Feature selection helps by identifying the most relevant features and removing redundant ones, which improves model interpretability and performance.
- Reduce overfitting
- Focus on relevant features
Example: Feature Engineering Pipeline
This pipeline performs a sequence of operations: data aggregation, feature construction, scaling, and feature selection. It uses the Chi-squared test to pick the top 10 features. After fitting, the pipeline can transform new data in the same way.
from sklearn.preprocessing import StandardScaler
from sklearn.feature_selection import SelectKBest, chi2
class FeatureEngineeringPipeline:
def __init__(self):
self.aggregator = DataAggregator()
self.constructor = FeatureConstructor()
self.scaler = StandardScaler()
self.selector = SelectKBest(chi2, k=10)
def fit(self, X, y):
X = self.aggregator.transform(X)
X = self.constructor.transform(X)
X = self.scaler.fit_transform(X)
self.selector.fit(X, y)
def transform(self, X):
X = self.aggregator.transform(X)
X = self.constructor.transform(X)
X = self.scaler.transform(X)
return self.selector.transform(X)
In this code:
fit()
: Aggregates, constructs, scales, and selects features for the model.transform()
: Applies the same transformations to new data for predictions.
Make sure that DataAggregator
and FeatureConstructor
are defined and their transform
methods work correctly before running this pipeline.
Feature Selection with sklearn
sklearn.feature_selection
helps in selecting the most important features while removing redundant ones. This ensures that the model only uses the most valuable data.
- Use feature selection to identify key predictors.
- Split data to prevent data leakage during feature selection.
In the example below, we first split the data into training and testing sets to prevent data leakage before applying feature selection.
from sklearn.ensemble import RandomForestClassifier
from sklearn.feature_selection import SelectFromModel
from sklearn.model_selection import train_test_split
# Split data into training and testing sets
X_train, X_test, y_train, y_test = train_test_split(
df_X, df_y, test_size=0.2, random_state=42
)
Feature Selection with RandomForest
SelectFromModel
helps identify important features using a model like RandomForestClassifier
. It removes less relevant features to improve efficiency.

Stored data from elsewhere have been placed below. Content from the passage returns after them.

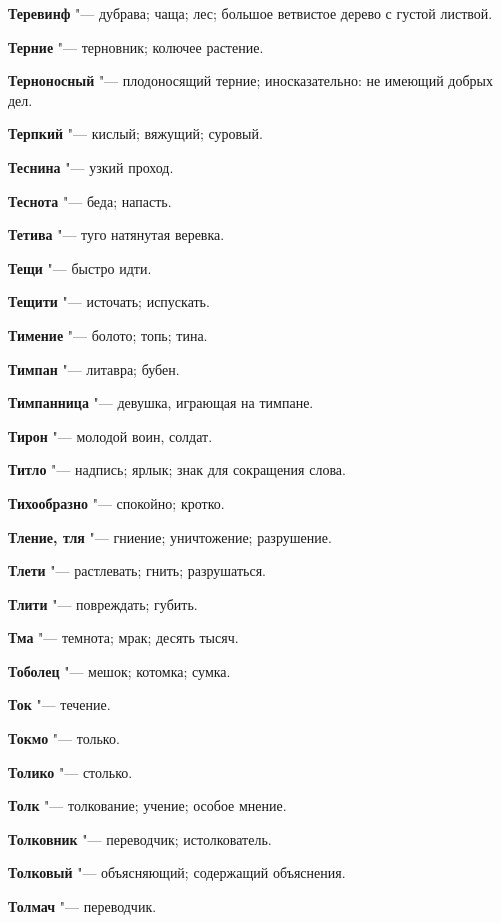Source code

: \begin{mymulticols}
\noindent\textbf{Теревинф} "--- дубрава; чаща; лес; большое ветвистое дерево с густой листвой. 

\noindent\textbf{Терние} "--- терновник; колючее растение. 

\noindent\textbf{Терноносный} "--- плодоносящий терние; иносказательно: не имеющий добрых дел. 

\noindent\textbf{Терпкий} "--- кислый; вяжущий; суровый. 

\noindent\textbf{Теснина} "--- узкий проход. 

\noindent\textbf{Теснота} "--- беда; напасть. 

\noindent\textbf{Тетива} "--- туго натянутая веревка. 

\noindent\textbf{Тещи} "--- быстро идти. 

\noindent\textbf{Тещити} "--- источать; испускать. 

\noindent\textbf{Тимение} "--- болото; топь; тина. 

\noindent\textbf{Тимпан} "--- литавра; бубен. 

\noindent\textbf{Тимпанница} "--- девушка, играющая на тимпане. 

\noindent\textbf{Тирон} "--- молодой воин, солдат. 

\noindent\textbf{Титло} "--- надпись; ярлык; знак для сокращения слова. 

\noindent\textbf{Тихообразно} "--- спокойно; кротко. 

\noindent\textbf{Тление, тля} "--- гниение; уничтожение; разрушение. 

\noindent\textbf{Тлети} "--- растлевать; гнить; разрушаться. 

\noindent\textbf{Тлити} "--- повреждать; губить. 

\noindent\textbf{Тма} "--- темнота; мрак; десять тысяч. 

\noindent\textbf{Тоболец} "--- мешок; котомка; сумка. 

\noindent\textbf{Ток} "--- течение. 

\noindent\textbf{Токмо} "--- только. 

\noindent\textbf{Толико} "--- столько. 

\noindent\textbf{Толк} "--- толкование; учение; особое мнение. 

\noindent\textbf{Толковник} "--- переводчик; истолкователь. 

\noindent\textbf{Толковый} "--- объясняющий; содержащий объяснения. 

\noindent\textbf{Толмач} "--- переводчик. 


\end{mymulticols}
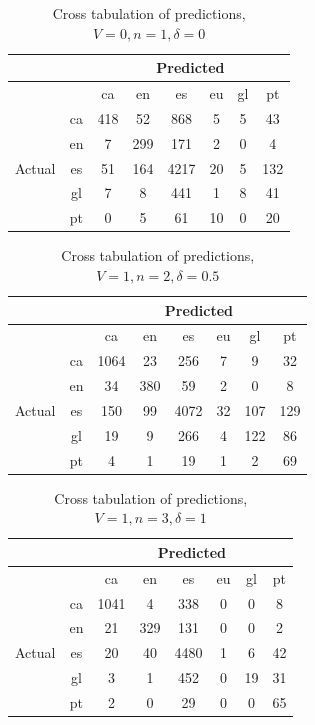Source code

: \documentclass[runningheads]{llncs}
\begin{document}
\begin{table}
	\centering
	\caption{Cross tabulation of predictions, $V=0, n=1, \delta=0$}
	\begin{tabular}{|c|c|c|c|c|c|c|c|} \hline
        & & \multicolumn{6}{c|}{Predicted} \\ \hline
		& &    ca &   en &    es &  eu &   gl &   pt \\ \hline
		\multirow{6}{*}{Actual} & ca   &  418 &   52 &   868 &   5 &   5 &   43 \\
		& en   &    7 &  299 &   171 &   2 &   0 &    4 \\
		& es   &   51 &  164 &  4217 &  20 &   5 &  132 \\
		& gl   &    7 &    8 &   441 &   1 &   8 &   41 \\
		& pt   &    0 &    5 &    61 &  10 &   0 &   20 \\ \hline
		\end{tabular}

\end{table}
\begin{table}
	\centering
	\caption{Cross tabulation of predictions, $V=1, n=2, \delta=0.5$}
	\begin{tabular}{|c|c|c|c|c|c|c|c|} \hline
	    & & \multicolumn{6}{c|}{Predicted} \\ \hline
		& &    ca &   en &    es &  eu &   gl &   pt \\ \hline
		\multirow{6}{*}{Actual} & ca   &  1064 &   23 &   256 &   7 &    9 &   32 \\
		& en   &    34 &  380 &    59 &   2 &    0 &    8 \\
		& es   &   150 &   99 &  4072 &  32 &  107 &  129 \\
		& gl   &    19 &    9 &   266 &   4 &  122 &   86 \\
		& pt   &     4 &    1 &    19 &   1 &    2 &   69 \\ \hline
	\end{tabular}
\end{table}

\begin{table}
	\centering
	\caption{Cross tabulation of predictions, $V=1, n=3, \delta=1$}
	\begin{tabular}{|c|c|c|c|c|c|c|c|} \hline
	    & & \multicolumn{6}{c|}{Predicted} \\ \hline
		& &    ca &   en &    es &  eu &  gl &  pt \\ \hline
		\multirow{6}{*}{Actual} & ca   &  1041 &    4 &   338 &   0 &   0 &   8 \\
		& en   &    21 &  329 &   131 &   0 &   0 &   2 \\
		& es   &    20 &   40 &  4480 &   1 &   6 &  42 \\
		& gl   &     3 &    1 &   452 &   0 &  19 &  31 \\
		& pt   &     2 &    0 &    29 &   0 &   0 &  65 \\ \hline
	\end{tabular}
\end{table}
\end{document}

- Random Forest ranks feature importance.
SelectFromModel
keeps only the most valuable features.- Reduces model complexity by eliminating irrelevant data.
The parameters optimize performance: n_jobs=-1
uses all CPU cores, while class_weight="balanced"
adjusts for imbalanced data, and max_depth=5
limits tree depth.
from sklearn.ensemble import RandomForestClassifier
from sklearn.feature_selection import SelectFromModel
# Train Random Forest
model = RandomForestClassifier(n_jobs=-1, class_weight="balanced", max_depth=5)
model.fit(X_train, y_train)
# Select important features
selector = SelectFromModel(model, prefit=True)
X_selected = selector.transform(X_train)
Choosing Best Approach
Here are four options ranked in order of effectiveness for improving feature engineering:
-
Consult a domain expert
- Get insights from someone with expertise in the field.
- Helps identify features that are most relevant to the problem.
-
Use a combination of feature selection tools
- Apply techniques like univariate selection, PCA, and Recursive Feature Elimination (RFE).
- Ensures only the most valuable features are kept.
-
Use as many features as possible
- Adds all available features, assuming more data improves performance.
- Can lead to overfitting and unnecessary complexity.
-
Manually create features based on intuition
- Develop new features based on gut feeling.
- Lacks a systematic approach and may not improve the model.
Using expert knowledge and selection techniques leads to better results than blindly adding more features.